The place where Qutub Minar stands today was once occupied by about 20 Jain temples.
Also located in the Qutab complaex is the Iron pillar of Delhi. It is one of the world's foremost metallurgical curiosities. The pillar is almost seven meters high and weighs more than six tons. It was erected by Chandragupta II Vikramaditya. The pillar is made up of 98% wrought iron of pure quality, and is a testament to the high level of skill achieved by ancient Indian iron smiths in the extraction and processing of iron. It has attracted the attention of archaeologists and metallurgists as it has withstood corrosion for the last 1600 years, despite harsh weather.
4. Old Fort
The Old Fort, also known as the Purana Qila, is one of the most famous monuments in Delhi, and is its oldest historical site. The fort was constructed in the 16th-century by the founder of the Sur Dynasty, Sher Shah Suri. The fort's unique Mughal-Hindu-Afghan architecture makes it a popular tourist destination in Delhi.
5. Mughal Gardens
Spread over an area of 6 hectares, the Mughal Garden was designed by Sir Edwin Lutyens for Lady Harding. Mughal Garden is designed in a Mughal style with a blend of British style. Adorned with Mughal style canals, terraces and fountains, Mughal Garden is a circular garden.
Mughal Garden houses four waterways with beautiful fountains at the intersections. The interiors of the waterways are designed in the shape of lotus leaves with the red sandstone discs.
6. Lodhi Gardens
Lodhi Gardens contains architectural works of the Lodhis, a pashtun Muslim dynasty which ruled much of Northern India during the 16th century. The gardens are situated between Khan Market and Safdarjung's Tomb on Lodhi Road.
These gardens were laid out in 1936 around four monuments built during the Lodi dynasty, the last of the Delhi Sultanate.
7. Jantar Mantar
The Jantar Mantar is a collection of architectural astronomical instruments, built by Maharaja Jai Singh II from 1724 onwards.
The shadows cast by these instruments were formerly used to calculate time, lunar and solar calendars, time as wells astrological movements, all with an incredible degree of accuracy.
Jai Singh later had another similar observatory, now known by the same name, built for him at Jaipur.
8. India Gate
Situated on the Rajpath in New Delhi, India Gate (originally called the All India War Memorial) is a monument built by Edwin Lutyens to commemorate the Indian soldiers who died in World War I and the Afghan Wars.
The names of the soldiers who died in these wars are inscribed on the walls. It was completed in 1931. Burning under it since 1971 is the Amar Jawan Jyoti (the flame of the immortal warrior), which marks the Unknown Soldier's Tomb.
9. Lotus Temple
The Bahá'í House of Worship, popularly known as the Lotus Temple, is a Bahá'í House of Worship and also a prominent attraction in Delhi. It was completed in 1986.

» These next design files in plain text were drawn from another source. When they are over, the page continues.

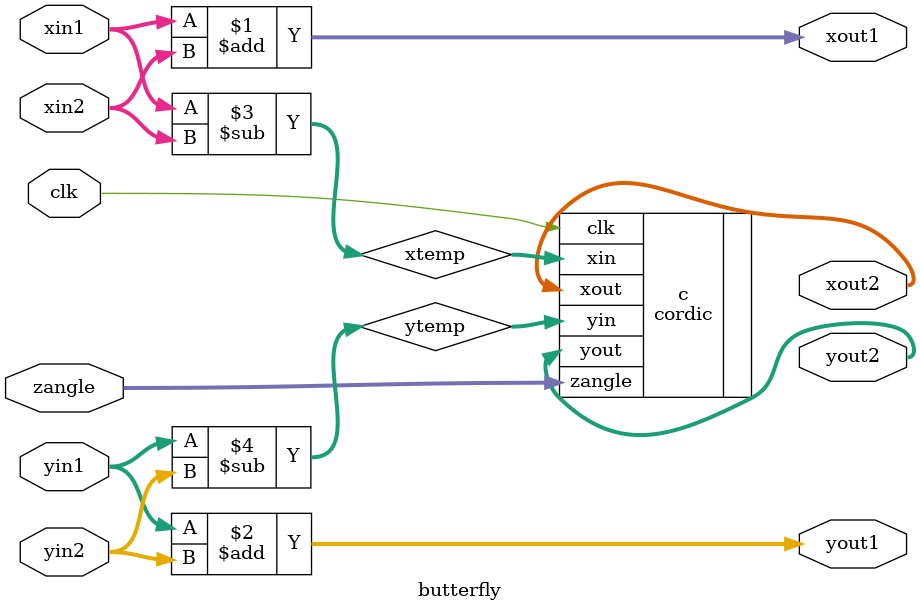
<source format=v>
module butterfly
	(
	input clk,
	// x: Phan thuc
	// y: Phan ao
	input signed [15:0] xin1,
	input signed [15:0] yin1,
	input signed [15:0] xin2,
	input signed [15:0] yin2,
	input signed [31:0] zangle, //Goc quay
	output signed [15:0] xout1,
	output signed [15:0] yout1,
	output signed [15:0] xout2,
	output signed [15:0] yout2
   );

	wire signed [15:0] xtemp,ytemp; //Cac bien trung gian truoc khi dua vao bo CORDIC

	// Dau ra thu nhat
	assign xout1=xin1+xin2;
	assign yout1=yin1+yin2;

	// 2 bien dua vao bo Cordic de tinh dau ra thu hai
	assign xtemp=xin1-xin2;
	assign ytemp=yin1-yin2;

	cordic c(.clk(clk),.xin(xtemp),.yin(ytemp),.zangle(zangle),.xout(xout2),.yout(yout2)); //Dau ra thu hai

endmodule

</source>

Inspired by the lotus flower, its design is composed of 27 free-standing marble clad "petals" arranged in clusters of three to form nine sides. It was designed by an Iranian architect named Fariborz Sahba.
It has won numerous architectural awards and been featured in hundreds of newspaper and magazine articles.
10. Connaught Place
Connaught Place is Delhi's largest financial, commercial and business center. Located in the heart of New Delhi, India, Connaught Place, often abbreviated as CP, houses the headquarters of several Indian firms.
It is instantly recognizable on any map of Delhi, being the big circle in the middle with radial roads spreading out in all directions, like spokes on a wheel.
Robert Tor Russell, Chief architect to the Government of India designed Connaught Place in 1932 as per the lines propagated by W.H. Nichollas.